If we're to "be perfect as God is perfect", our perfection must lie in the same thing as God's perfection. God is perfect, not because of what He does (though what He does certainly is perfect) but because of who He is. God's perfection lies in the fact that He is always truly God; He's always in perfect conformity to His nature as God. Again, not because of what He does, but because of who He is. So if we are to be perfect as our Father is perfect, we must be in conformity to our created nature as "image-bearers". It's not what we do, but who we are!

This is why I began with Creation. In the original created order, we see the typoligical "perfection" of creation in the Garden of Eden, if you will. The original created order, in its typological shalomic perfection only foreshadows and prophecies of the fulness of what God intended; an intention that is not complete apart from the redemption that comes in Christ. From Creation, then, we'll have to see what happened in The Fall, we'll see what this Redemption is really all about and then we'll see what is promised in the Consummation.

My track for this brief series is: Creation, Fall, Redemption and Consummation. That's a lot of ground to cover, but my hope is to try to get us thinking about our lives as Christians in a way that, in my estimation, is greatly overlooked in contemporary Christianity.
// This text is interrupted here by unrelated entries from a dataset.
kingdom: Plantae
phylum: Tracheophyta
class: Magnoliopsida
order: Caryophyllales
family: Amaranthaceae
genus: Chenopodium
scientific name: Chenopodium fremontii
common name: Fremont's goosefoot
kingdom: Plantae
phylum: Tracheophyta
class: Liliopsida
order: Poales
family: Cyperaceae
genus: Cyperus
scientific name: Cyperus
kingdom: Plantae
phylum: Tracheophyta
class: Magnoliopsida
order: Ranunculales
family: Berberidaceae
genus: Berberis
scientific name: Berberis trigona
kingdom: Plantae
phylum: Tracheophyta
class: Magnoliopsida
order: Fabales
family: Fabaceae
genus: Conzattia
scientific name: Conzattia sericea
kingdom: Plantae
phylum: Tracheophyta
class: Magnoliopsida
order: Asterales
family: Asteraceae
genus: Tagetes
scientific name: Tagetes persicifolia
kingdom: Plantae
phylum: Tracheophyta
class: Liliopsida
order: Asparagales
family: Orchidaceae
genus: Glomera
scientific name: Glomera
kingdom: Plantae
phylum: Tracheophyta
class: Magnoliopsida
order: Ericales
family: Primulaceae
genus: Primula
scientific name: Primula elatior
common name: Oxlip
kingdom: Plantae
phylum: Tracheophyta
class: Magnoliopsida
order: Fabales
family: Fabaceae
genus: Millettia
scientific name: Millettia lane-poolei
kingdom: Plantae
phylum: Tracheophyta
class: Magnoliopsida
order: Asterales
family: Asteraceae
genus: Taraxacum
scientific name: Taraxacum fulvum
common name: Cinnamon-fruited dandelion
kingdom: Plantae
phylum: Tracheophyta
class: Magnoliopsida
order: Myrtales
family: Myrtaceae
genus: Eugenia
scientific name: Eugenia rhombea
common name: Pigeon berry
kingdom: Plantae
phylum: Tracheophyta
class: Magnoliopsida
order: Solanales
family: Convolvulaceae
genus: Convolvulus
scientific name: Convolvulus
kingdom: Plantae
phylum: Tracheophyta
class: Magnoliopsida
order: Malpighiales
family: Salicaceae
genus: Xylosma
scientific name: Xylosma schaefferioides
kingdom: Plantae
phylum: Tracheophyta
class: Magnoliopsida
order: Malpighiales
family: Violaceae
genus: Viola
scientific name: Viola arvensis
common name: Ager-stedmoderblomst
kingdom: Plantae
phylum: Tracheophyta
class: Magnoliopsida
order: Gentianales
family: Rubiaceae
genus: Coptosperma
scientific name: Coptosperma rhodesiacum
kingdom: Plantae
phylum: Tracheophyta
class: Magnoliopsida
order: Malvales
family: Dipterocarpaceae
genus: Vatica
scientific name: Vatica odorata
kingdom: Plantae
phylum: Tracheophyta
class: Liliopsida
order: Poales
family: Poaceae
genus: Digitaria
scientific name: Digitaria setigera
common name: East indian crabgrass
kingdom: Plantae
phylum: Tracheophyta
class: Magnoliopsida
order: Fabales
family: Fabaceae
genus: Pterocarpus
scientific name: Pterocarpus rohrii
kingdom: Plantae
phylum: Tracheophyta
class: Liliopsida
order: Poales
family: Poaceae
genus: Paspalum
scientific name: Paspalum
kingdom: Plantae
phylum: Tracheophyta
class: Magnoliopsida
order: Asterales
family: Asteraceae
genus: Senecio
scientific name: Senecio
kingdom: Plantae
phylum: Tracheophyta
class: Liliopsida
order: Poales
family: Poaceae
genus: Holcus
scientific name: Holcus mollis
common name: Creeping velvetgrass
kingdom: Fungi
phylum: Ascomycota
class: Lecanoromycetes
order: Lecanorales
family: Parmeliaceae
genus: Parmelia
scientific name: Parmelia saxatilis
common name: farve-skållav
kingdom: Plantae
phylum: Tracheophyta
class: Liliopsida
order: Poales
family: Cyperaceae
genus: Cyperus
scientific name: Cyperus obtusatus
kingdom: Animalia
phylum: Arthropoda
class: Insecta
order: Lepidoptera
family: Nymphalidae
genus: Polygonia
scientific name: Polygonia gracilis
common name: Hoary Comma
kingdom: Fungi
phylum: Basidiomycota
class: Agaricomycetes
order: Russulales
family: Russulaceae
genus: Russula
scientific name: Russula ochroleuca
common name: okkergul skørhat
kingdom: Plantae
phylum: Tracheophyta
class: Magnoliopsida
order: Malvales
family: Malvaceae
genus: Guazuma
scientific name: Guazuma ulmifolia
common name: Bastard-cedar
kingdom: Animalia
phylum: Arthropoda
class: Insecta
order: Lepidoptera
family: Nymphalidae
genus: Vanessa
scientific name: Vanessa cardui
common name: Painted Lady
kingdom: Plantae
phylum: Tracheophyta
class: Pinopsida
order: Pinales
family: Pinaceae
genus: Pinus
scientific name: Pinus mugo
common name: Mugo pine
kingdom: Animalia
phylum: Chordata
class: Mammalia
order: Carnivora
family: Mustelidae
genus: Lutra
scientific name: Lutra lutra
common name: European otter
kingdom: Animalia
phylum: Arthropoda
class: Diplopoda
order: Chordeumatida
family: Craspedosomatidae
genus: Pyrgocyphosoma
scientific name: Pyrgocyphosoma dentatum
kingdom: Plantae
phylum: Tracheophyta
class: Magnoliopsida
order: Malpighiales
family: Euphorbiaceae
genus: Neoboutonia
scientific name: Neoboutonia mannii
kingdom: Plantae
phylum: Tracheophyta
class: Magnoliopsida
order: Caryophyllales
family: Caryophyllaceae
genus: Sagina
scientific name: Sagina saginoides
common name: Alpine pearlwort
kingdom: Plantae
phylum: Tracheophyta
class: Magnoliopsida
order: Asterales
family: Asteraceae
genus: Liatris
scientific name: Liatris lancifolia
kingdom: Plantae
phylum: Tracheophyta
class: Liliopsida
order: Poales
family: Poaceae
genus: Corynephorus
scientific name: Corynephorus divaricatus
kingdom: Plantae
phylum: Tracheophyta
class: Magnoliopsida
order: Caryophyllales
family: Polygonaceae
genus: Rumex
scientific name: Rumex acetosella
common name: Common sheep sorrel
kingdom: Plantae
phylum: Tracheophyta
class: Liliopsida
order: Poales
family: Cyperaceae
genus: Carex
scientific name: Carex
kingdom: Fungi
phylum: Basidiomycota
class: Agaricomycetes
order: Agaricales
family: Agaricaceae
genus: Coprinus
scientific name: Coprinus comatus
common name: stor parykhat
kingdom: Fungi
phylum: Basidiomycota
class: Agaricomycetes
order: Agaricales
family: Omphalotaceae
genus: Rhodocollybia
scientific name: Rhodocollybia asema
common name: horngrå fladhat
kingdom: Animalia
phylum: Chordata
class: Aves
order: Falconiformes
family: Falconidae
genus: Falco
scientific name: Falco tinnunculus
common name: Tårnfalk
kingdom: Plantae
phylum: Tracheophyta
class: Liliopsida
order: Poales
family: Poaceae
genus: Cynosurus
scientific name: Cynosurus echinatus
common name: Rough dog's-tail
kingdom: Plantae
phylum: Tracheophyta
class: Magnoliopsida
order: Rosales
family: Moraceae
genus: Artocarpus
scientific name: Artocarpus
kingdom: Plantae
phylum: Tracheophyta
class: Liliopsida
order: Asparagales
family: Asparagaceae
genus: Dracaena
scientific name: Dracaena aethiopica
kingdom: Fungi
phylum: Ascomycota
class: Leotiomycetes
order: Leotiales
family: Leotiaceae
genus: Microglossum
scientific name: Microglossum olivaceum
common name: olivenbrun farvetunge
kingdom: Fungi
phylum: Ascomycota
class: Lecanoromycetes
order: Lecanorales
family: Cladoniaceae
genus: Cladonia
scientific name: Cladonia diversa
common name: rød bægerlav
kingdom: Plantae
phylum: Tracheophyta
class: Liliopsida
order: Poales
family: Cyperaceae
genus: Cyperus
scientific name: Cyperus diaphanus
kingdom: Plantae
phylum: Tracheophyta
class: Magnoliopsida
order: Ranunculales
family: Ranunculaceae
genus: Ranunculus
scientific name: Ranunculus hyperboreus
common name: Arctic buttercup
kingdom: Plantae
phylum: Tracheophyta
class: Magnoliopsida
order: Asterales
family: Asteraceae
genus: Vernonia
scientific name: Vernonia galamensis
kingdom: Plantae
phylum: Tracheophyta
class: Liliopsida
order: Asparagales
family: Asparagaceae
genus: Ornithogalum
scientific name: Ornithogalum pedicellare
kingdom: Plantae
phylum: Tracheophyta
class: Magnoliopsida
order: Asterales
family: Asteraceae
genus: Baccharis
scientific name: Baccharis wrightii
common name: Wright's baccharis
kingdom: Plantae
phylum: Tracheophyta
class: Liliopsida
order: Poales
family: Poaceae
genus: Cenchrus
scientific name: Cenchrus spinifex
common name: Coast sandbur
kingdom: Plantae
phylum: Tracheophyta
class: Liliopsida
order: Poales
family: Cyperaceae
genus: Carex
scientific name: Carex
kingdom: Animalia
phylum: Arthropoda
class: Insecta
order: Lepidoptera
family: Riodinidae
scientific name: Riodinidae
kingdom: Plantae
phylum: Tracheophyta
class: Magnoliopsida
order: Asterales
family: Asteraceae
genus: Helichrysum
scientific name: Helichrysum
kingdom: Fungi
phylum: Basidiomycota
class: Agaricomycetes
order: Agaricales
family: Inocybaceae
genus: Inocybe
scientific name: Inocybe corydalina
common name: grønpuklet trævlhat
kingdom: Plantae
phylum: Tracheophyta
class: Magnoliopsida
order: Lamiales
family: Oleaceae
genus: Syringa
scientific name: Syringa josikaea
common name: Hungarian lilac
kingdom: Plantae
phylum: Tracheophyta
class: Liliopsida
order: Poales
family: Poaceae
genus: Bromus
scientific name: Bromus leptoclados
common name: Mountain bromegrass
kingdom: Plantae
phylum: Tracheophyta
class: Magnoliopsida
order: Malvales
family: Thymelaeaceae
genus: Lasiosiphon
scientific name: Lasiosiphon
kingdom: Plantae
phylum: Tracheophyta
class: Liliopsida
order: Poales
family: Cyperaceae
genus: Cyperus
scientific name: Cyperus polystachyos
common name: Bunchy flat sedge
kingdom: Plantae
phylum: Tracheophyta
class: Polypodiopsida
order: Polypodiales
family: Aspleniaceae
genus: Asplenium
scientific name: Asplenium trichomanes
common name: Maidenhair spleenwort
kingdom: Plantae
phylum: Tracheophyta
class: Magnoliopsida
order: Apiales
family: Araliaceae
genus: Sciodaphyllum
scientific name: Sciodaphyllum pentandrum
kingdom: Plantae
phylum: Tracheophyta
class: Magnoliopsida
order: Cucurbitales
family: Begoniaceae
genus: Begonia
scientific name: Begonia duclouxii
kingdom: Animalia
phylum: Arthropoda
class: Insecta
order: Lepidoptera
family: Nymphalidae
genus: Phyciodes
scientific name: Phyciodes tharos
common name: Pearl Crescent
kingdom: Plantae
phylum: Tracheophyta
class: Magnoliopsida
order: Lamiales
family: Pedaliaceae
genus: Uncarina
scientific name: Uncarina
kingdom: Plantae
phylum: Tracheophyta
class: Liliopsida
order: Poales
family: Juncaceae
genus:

Anyway, I hope you (and everyone else) will stick with me as I put this together. Between work, leading the worship service at church and our upcoming vacation, it may take longer than I had hoped for. But if it gets us thinking about this great salvation that we have in Christ, then it's always worth it, right?


Greg said...

Hi, GGM! Your series here goes right along with our discussion on my Frequently Asked Friday posts. I'll have to give it some more thought, but I agree with you. One of my pet peeves is that today's Christians do not believe that they can be who God has called them to be.

Looking forward to your next piece. Enjoy the break!!